I'd like to have a quick look at some of the values that Nominatim returns to show that it works and to practice using `folium`, which is a neat library I've seen in a number of projects but never had the chance to use myself.

## Challenges
Looks like the main challenge in this project will be parsing each address into something that Nominatim can use. Hopefully the `location` values are properly separated by commas because that will make my life a lot easier.

So, without further ado, let's get started!

In [9]:
import requests
import pandas as pd
import folium
import re

In [10]:
# Read the csv
df = pd.read_csv('kijiji-page_calgary_5KfromCityCentre_longTerm_24032020.csv')

In [11]:
df.head(4)

Unnamed: 0,web-scraper-order,web-scraper-start-url,pages,pages-href,ads,ads-href,title,amount,location,Unit Type,Bedrooms,description,size
0,1585065082-166,https://www.kijiji.ca/b-apartments-condos/calg...,18,https://www.kijiji.ca/b-apartments-condos/calg...,Wanted:\n looking f...,https://www.kijiji.ca/v-apartments-condos/calg...,Wanted: looking for an appartment july 2020,$700.00,"Calgary, AB, Canada, T2M2C2(View Map)",,,"Hi!

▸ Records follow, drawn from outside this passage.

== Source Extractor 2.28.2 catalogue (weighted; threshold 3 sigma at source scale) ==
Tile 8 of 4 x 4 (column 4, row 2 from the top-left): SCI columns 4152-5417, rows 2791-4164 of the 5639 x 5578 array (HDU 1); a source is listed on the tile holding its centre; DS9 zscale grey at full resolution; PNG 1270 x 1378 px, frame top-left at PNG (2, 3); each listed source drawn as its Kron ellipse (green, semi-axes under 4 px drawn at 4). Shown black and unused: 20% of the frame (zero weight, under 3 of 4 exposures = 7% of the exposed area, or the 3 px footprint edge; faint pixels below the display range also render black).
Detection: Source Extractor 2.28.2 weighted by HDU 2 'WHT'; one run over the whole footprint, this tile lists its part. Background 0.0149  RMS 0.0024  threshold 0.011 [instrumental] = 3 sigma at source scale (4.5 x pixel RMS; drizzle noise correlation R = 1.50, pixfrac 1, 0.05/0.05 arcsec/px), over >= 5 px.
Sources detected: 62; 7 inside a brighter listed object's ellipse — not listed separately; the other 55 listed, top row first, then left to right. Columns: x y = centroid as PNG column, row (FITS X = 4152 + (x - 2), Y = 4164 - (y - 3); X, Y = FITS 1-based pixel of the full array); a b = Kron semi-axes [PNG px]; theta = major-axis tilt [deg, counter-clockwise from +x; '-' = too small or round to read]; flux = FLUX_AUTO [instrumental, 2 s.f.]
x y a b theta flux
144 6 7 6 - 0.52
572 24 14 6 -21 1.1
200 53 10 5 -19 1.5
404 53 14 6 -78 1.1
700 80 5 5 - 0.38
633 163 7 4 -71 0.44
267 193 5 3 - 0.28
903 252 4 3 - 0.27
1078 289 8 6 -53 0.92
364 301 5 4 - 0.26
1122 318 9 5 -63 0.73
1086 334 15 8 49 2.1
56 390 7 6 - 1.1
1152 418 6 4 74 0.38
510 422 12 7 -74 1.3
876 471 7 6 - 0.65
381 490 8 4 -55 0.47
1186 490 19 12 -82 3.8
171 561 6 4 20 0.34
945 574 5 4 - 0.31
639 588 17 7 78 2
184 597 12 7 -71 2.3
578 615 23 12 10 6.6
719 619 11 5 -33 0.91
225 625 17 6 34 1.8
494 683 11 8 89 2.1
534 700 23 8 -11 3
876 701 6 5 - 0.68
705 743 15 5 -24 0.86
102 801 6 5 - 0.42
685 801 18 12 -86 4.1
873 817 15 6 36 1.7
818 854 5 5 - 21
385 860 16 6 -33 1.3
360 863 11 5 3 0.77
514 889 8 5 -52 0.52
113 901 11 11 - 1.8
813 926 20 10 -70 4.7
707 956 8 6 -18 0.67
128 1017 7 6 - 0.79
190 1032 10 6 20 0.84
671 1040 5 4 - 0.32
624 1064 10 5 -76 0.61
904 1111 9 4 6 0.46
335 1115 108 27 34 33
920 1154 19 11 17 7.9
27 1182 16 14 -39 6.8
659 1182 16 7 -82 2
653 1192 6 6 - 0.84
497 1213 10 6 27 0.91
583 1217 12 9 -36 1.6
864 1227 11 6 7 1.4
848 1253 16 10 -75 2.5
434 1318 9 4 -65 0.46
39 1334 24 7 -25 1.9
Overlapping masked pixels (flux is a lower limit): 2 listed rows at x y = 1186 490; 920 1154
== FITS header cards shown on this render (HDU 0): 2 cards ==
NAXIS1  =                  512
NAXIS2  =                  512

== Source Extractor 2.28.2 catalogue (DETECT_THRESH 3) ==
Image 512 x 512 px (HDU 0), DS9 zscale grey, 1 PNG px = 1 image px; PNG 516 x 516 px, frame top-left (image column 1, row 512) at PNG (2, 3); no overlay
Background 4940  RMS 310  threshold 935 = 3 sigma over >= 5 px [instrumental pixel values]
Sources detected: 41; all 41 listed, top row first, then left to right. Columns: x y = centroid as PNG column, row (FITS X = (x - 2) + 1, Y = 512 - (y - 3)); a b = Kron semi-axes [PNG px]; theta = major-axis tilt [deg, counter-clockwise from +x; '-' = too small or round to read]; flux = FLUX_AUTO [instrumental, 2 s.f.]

Me, my boyfriend and my dog are looking fo...",500
1,1585066081-410,https://www.kijiji.ca/b-apartments-condos/calg...,12,https://www.kijiji.ca/b-apartments-condos/calg...,BEAUTIFUL ONE BEDROOM ON THE RIVER FRONT,https://www.kijiji.ca/v-apartments-condos/calg...,BEAUTIFUL ONE BEDROOM ON THE RIVER FRONT,"$1,450.00","315 3 St SE, Calgary, AB T2G 0S3, Canada(View ...",,,Incentives: ONLY $850 DAMAGE DEPOSIT!\n*Pets a...,660
2,1585064971-137,https://www.kijiji.ca/b-apartments-condos/calg...,18,https://www.kijiji.ca/b-apartments-condos/calg...,Central Core 1 Bedroom Suite,https://www.kijiji.ca/v-apartments-condos/calg...,Central Core 1 Bedroom Suite,$965.00,"500 505 4th Ave SW, T2P0J8, 505 4th Ave SW, AB...",,,If you are seeking a great value central core ...,620
3,1585065183-193,https://www.kijiji.ca/b-apartments-condos/calg...,20,https://www.kijiji.ca/b-apartments-condos/calg...,Wanted:\n WANTED FO...,https://www.kijiji.ca/v-apartments-condos/calg...,Wanted: WANTED FOR MARCH 15TH 2020....bachelor...,$700.00,"101 8 Ave SW, Calgary, AB T2P 1B4, Canada(View...",,,need laundry facility for 700 mnth. 50 yr old ...,400


Things are already looking a little fishy with the `location` column. In the previous 4 records of the original data we have the following address patterns:

* City, Province, Country, Postal Code (Without the space)
* Appartment Number and Street Address, Province and Postal Code (With the space)
* Appartment Number and Street Address, Postal Code (without the space), Appartment Number and Street Address again, Province
* Appartment Number and Street Address, City, Province and Postal Code (With the space), Country

Let's take a longer look at the top 15 `location` values.

In [13]:
df.location.values[:15]

array(['Calgary, AB, Canada, T2M2C2(View Map)',
       '315 3 St SE, Calgary, AB T2G 0S3, Canada(View Map)',
       '500 505 4th Ave SW, T2P0J8, 505 4th Ave SW, AB(View Map)',
       '101 8 Ave SW, Calgary, AB T2P 1B4, Canada(View Map)',
       '1805 17 Street SW, Calgary, AB, T2T 4M3(View Map)',
       'Ave SE, Calgary, AB T2G 0Z1, Canada(View Map)',
       '525 56 Ave SW, Calgary, AB T2V 4Z9, Canada(View Map)',
       '211 14 Avenue SW, Calgary, AB, T2R 0M2(View Map)',
       '126 14 Ave SW, Calgary, AB T2R 0L9, Canada(View Map)',
       '419 - 1 Avenue NE, Calgary, AB, T2E 0B3(View Map)',
       '1053 10 St SW, Calgary, AB T2R 0G3, Canada(View Map)',
       ', Calgary T2V 0G5 AB, Canada(View Map)',
       '1431 37 Street SW, Calgary, AB, T3C 1S6(View Map)',
       '1540 17 Ave SW #310, Calgary, AB T2T 0C8, Canada(View Map)',
       '432 2 Avenue, T2E0E6, Calgary, AB(View Map)'], dtype=object)

## Enter Regular Expressions
Regular expressions are a powerful tool that lets us parse specific patterns out of complicated strings.